Gökçe Türk ve Demirli Yıldız’ın (2017) aşk biçimleri ve yalnızlık ilişkisinin incelendiği araştırmaları tutkulu aşkın doyumu arttıran ve algılanan yalnızlığı azaltan bir yapısının olduğunu göstermekte; bunun yanı sıra sahiplenici aşk ve oyun gibi aşkın ise algılanan yalnızlığı arttıran bir etkiye sahip olduğunu göstermektedir. Bununla birlikte özgeci aşk ve arkadaşça aşk biçimlerinin ilişki doyumunu arttırdığı gözlenmiştir. Ancak sadece aşk biçimleri üzerinden yalnızlığı incelemek sınırlı bir bakış açısı getirmektedir, her ne kadar aşk biçimleri ilişkide büyük bir role sahip olsa da yalnızlık tek bir faktörle açıklanmayacak kadar karmaşık bir yapıya sahiptir.
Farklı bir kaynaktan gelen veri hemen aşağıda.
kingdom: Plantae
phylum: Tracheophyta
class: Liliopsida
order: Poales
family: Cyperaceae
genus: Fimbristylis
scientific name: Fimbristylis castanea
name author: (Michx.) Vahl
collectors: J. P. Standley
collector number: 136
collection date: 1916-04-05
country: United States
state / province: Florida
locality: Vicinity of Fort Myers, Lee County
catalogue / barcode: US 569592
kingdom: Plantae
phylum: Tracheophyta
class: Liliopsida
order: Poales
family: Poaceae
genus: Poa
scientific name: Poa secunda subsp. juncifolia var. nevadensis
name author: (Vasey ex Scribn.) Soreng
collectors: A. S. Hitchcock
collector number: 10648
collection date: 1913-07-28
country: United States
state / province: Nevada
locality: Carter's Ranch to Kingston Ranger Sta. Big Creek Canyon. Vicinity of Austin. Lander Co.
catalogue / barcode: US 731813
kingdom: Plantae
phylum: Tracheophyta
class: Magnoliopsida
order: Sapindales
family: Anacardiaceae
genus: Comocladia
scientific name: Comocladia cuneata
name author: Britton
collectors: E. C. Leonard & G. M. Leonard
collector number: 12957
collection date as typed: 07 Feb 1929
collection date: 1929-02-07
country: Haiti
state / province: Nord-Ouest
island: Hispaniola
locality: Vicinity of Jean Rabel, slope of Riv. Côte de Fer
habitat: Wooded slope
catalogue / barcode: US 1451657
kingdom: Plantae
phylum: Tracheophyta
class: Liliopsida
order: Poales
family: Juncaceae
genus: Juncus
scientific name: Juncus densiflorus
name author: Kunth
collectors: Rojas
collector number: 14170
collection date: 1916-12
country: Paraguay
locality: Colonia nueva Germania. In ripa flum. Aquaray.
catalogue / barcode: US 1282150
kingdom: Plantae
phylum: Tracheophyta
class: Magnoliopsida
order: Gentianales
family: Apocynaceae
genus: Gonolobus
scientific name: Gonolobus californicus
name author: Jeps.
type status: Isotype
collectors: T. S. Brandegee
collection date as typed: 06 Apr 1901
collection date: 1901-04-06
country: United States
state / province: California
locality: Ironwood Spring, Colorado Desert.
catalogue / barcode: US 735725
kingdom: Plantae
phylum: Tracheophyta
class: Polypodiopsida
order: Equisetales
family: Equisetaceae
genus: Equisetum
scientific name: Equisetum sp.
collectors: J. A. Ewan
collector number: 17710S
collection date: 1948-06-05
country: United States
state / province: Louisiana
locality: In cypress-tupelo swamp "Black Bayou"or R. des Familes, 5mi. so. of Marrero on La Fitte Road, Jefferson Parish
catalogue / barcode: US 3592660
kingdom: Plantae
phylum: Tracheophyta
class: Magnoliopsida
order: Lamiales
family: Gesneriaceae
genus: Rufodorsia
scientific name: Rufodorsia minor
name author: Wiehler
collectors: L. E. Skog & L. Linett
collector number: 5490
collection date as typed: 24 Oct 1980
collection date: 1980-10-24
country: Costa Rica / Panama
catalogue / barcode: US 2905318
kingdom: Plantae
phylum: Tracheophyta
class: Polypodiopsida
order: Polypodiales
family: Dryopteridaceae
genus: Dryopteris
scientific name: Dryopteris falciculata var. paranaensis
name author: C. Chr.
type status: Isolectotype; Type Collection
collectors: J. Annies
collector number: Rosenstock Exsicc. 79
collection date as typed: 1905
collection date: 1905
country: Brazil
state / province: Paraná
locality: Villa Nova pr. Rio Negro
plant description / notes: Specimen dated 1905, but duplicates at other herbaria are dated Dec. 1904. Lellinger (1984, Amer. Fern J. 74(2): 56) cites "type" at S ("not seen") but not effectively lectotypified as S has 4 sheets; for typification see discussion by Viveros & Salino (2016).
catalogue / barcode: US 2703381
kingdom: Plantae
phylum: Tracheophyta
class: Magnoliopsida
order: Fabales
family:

İlişki içerisinde algılanan yalnızlıkta bir diğer önemli faktör de bireylerin bağlanma stilleri olarak görülmektedir. Bağlanma stilleri, ilk öznel yaşantılar ve algılar başladığı dönemden itibaren gelişmeye başlar. Bağlanma ilişkilerinin zayıf olması, bireylerin bir problem karşısında bile yardım istememelerine ve ilişkilerde yakınlık kuramamalarına sebep olmakta bu da ilişki içerisindeki yalnızlık hissini arttırmaktadır. Güvenli bağlananlar, ilişkide hem kendi hem de karşısındaki için olumlu görüşe sahiptir, kendilerini sevilmeye değer görür ve başkaları tarafından kabul edilmişlik hissederler. Araştırmalar yalnızca güvenli bağlanmanın ilişkide algılanan yalnızlığı azalttığını, geri kalan bağlanma stillerinin ise algılanan yalnızlığı arttırdığını göstermektedir (Akbağ ve İmamoğlu, 2010; Karakuş, 2012).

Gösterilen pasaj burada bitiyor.